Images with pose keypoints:
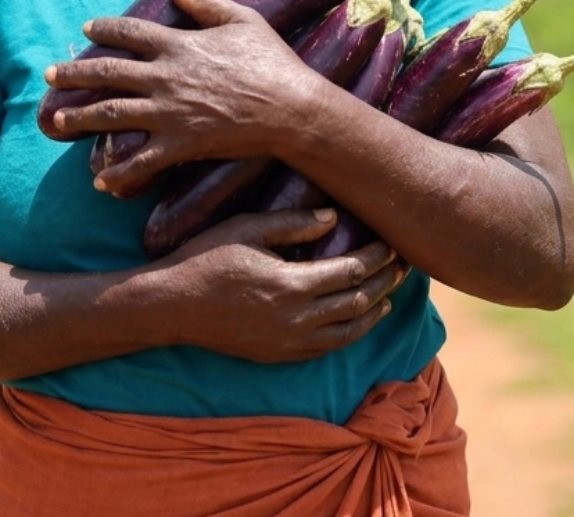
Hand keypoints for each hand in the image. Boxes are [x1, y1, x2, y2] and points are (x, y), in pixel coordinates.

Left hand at [45, 0, 330, 193]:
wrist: (293, 109)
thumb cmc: (273, 61)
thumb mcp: (242, 19)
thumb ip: (203, 0)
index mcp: (179, 44)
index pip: (129, 32)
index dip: (104, 28)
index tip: (86, 29)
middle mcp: (166, 76)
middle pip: (108, 73)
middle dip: (73, 74)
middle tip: (49, 75)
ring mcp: (171, 112)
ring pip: (113, 114)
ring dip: (81, 118)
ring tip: (57, 120)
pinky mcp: (182, 144)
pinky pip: (142, 160)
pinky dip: (118, 172)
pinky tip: (100, 180)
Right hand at [154, 209, 410, 363]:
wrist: (171, 306)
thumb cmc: (205, 258)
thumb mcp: (246, 228)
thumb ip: (292, 224)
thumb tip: (333, 218)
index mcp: (291, 284)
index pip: (351, 271)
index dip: (376, 257)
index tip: (390, 242)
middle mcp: (296, 319)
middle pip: (357, 301)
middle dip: (384, 282)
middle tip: (401, 266)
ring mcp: (288, 342)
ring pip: (348, 332)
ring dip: (372, 312)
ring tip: (388, 296)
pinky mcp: (278, 355)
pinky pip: (326, 349)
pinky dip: (348, 334)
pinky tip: (354, 321)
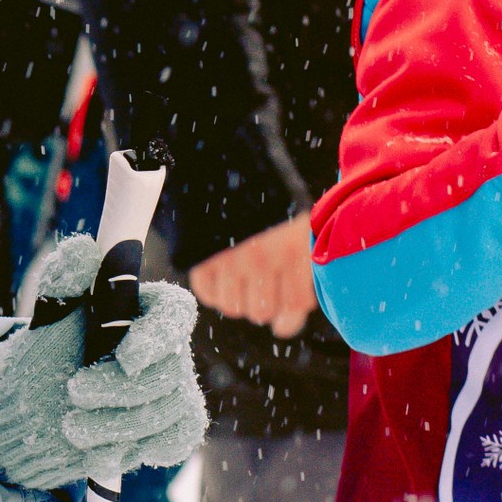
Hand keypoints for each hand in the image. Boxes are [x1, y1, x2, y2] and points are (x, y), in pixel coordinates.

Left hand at [0, 235, 208, 489]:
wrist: (34, 408)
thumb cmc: (44, 353)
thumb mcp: (48, 317)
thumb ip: (64, 282)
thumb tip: (85, 249)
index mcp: (143, 311)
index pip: (175, 313)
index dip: (159, 335)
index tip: (125, 356)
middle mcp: (166, 349)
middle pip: (169, 371)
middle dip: (118, 389)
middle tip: (72, 393)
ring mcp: (171, 390)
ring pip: (168, 412)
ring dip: (116, 425)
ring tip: (70, 428)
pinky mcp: (167, 428)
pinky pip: (174, 441)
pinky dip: (135, 450)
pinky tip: (101, 456)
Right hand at [188, 216, 315, 338]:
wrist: (231, 172)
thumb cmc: (271, 208)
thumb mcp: (298, 235)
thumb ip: (300, 283)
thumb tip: (282, 330)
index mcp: (294, 248)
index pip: (296, 303)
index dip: (290, 309)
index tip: (285, 299)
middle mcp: (262, 257)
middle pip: (262, 312)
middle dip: (263, 302)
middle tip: (260, 280)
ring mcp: (229, 258)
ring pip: (234, 308)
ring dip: (238, 297)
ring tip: (240, 274)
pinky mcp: (201, 257)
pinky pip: (207, 295)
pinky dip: (214, 289)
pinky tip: (222, 271)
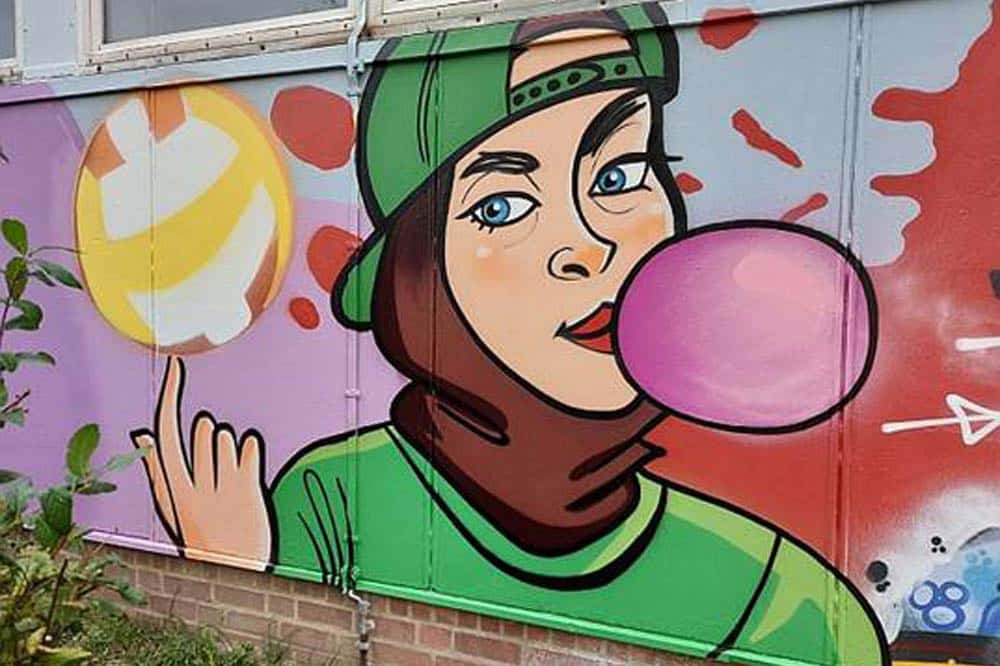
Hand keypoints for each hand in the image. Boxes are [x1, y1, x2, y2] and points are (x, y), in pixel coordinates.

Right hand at [131, 357, 270, 569]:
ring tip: (231, 478)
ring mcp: (222, 487)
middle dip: (211, 436)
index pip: (165, 431)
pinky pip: (249, 447)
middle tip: (217, 467)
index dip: (171, 395)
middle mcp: (195, 484)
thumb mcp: (174, 506)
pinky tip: (247, 474)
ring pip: (227, 436)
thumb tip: (141, 435)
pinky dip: (251, 453)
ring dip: (230, 448)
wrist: (236, 568)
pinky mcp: (249, 487)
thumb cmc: (204, 534)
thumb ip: (157, 469)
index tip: (175, 365)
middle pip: (203, 429)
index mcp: (173, 487)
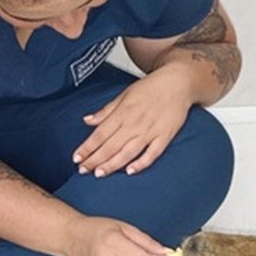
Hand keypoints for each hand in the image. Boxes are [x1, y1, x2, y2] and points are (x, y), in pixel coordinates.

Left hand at [73, 66, 193, 177]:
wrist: (178, 82)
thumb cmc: (150, 88)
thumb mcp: (124, 94)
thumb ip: (106, 111)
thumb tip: (87, 120)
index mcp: (123, 112)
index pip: (100, 134)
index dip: (87, 147)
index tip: (76, 158)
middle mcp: (135, 123)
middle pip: (111, 145)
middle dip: (95, 159)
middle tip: (83, 170)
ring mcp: (150, 131)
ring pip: (128, 152)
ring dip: (112, 164)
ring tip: (99, 173)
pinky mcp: (165, 136)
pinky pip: (152, 153)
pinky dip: (141, 163)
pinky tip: (129, 171)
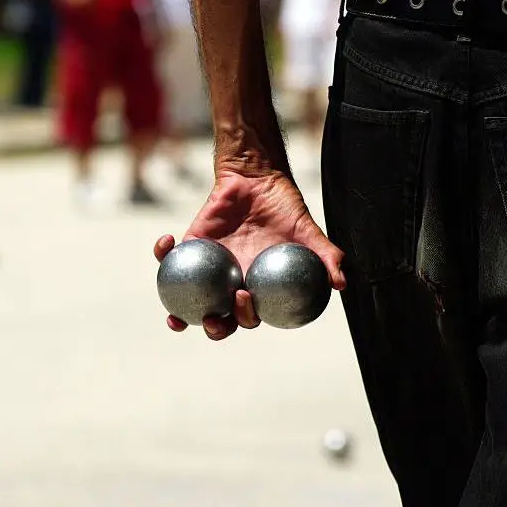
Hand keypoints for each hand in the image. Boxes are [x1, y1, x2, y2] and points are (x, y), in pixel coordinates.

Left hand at [153, 170, 345, 340]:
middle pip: (219, 317)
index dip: (243, 321)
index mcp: (256, 288)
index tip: (244, 304)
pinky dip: (163, 254)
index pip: (249, 316)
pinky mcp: (190, 245)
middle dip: (213, 327)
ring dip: (180, 312)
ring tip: (174, 318)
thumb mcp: (309, 232)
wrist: (260, 179)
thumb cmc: (286, 209)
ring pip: (190, 298)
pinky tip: (166, 243)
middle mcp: (231, 284)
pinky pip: (171, 257)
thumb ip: (326, 257)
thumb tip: (342, 284)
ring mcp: (208, 268)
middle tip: (213, 316)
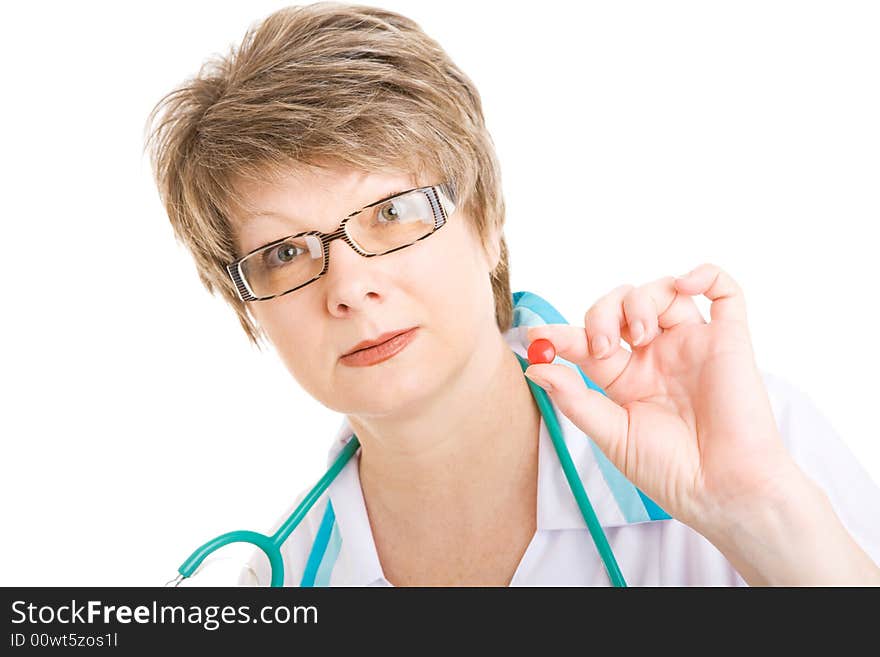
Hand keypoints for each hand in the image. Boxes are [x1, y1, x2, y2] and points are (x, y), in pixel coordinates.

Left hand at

> **REQUIREMENT**
How would the lines above read from the one with "pinky dip: (251, 453)" to the one with "pinky dip: (163, 254)", inclusive, with no pictures? Write them out exactly.

> **REPLY**
pinky dip: (251, 453)
ring dip: (230, 448)
wrist: (236, 568)
pinky mcp: (249, 487)
thumb cmc: (204, 534)
thumb ip: (157, 469)
index tip: (175, 365)
middle pip: (203, 429)
index mcp: (173, 487)
Hand keypoints for each hand in the image. Boxes are [x1, y1, x2, y2] and points are (x, y), in pixel coordinates.

Left hand at [73, 66, 193, 177]:
wrist: (178, 82)
thumb cmc: (150, 88)
thumb mcp: (124, 94)
thumb ip: (106, 111)
thumb tip: (87, 120)
index mcp: (123, 112)
index pip: (100, 134)
index dip: (87, 147)
index tip: (76, 158)
middle mcp: (135, 123)
middle pip: (111, 145)
middle dip: (95, 159)
middle tip: (83, 170)
ring mcp: (150, 131)
ring pip: (128, 152)
ring dip: (112, 164)
ring tip: (99, 173)
pinky mcp: (165, 136)
pinky pip: (152, 153)
pinky dip: (141, 163)
pinky tip: (129, 171)
Hand keypoints for each hand in the image. Boxes are [x1, y1, x2, y2] and points are (x, y), in pixel coordinates.

Left hand at [153, 170, 345, 340]:
middle pip: (219, 317)
index dip: (243, 321)
index mcp: (256, 288)
index tip: (244, 304)
pinky dip: (163, 254)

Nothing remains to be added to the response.